- **Task objective**:
In the copy you make, keep each entry exactly as it is and leave out all images.

- **Extracted page text data**:
****************************************

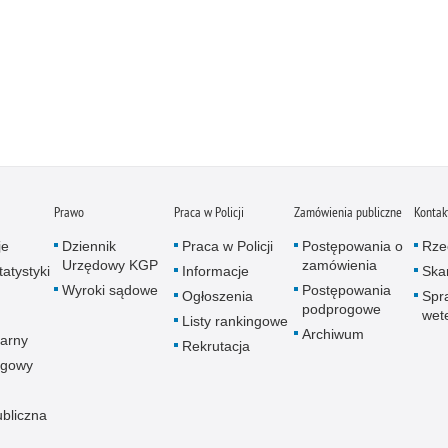
Prawo
Praca w Policji
Zamówienia publiczne
Kontak
je
Dziennik
Praca w Policji
Postępowania o
Rze
Urzędowy KGP
zamówienia
atystyki
Informacje
Skar
Wyroki sądowe
Postępowania
Ogłoszenia
Spr
podprogowe
wet
Listy rankingowe
Archiwum
arny
Rekrutacja
ogowy
ubliczna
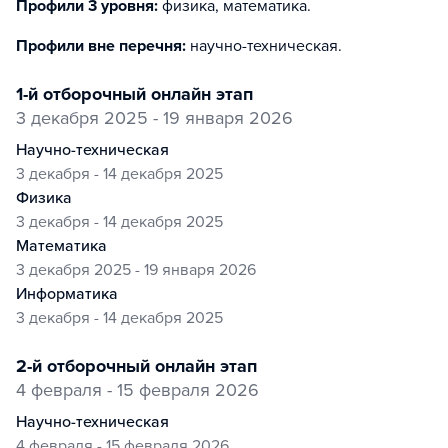
Профили 3 уровня:
физика, математика
.
Профили вне перечня:
научно-техническая
.
1-й отборочный онлайн этап
3 декабря 2025 - 19 января 2026
научно-техническая
3 декабря - 14 декабря 2025
физика
3 декабря - 14 декабря 2025
математика
3 декабря 2025 - 19 января 2026
информатика
3 декабря - 14 декабря 2025
2-й отборочный онлайн этап
4 февраля - 15 февраля 2026
научно-техническая
4 февраля - 15 февраля 2026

****************************************

- **Exercise solution**:
Prawo
Praca w Policji
Zamówienia publiczne
Kontak
je
Dziennik
Praca w Policji
Postępowania o
Rze
Urzędowy KGP
zamówienia
atystyki
Informacje
Skar
Wyroki sądowe
Postępowania
Ogłoszenia
Spr
podprogowe
wet
Listy rankingowe
Archiwum
arny
Rekrutacja
ogowy
ubliczna
Профили 3 уровня:
физика, математика
.
Профили вне перечня:
научно-техническая
.
1-й отборочный онлайн этап
3 декабря 2025 - 19 января 2026
научно-техническая
3 декабря - 14 декабря 2025
физика
3 декабря - 14 декабря 2025
математика
3 декабря 2025 - 19 января 2026
информатика
3 декабря - 14 декабря 2025
2-й отборочный онлайн этап
4 февраля - 15 февраля 2026
научно-техническая
4 февраля - 15 февраля 2026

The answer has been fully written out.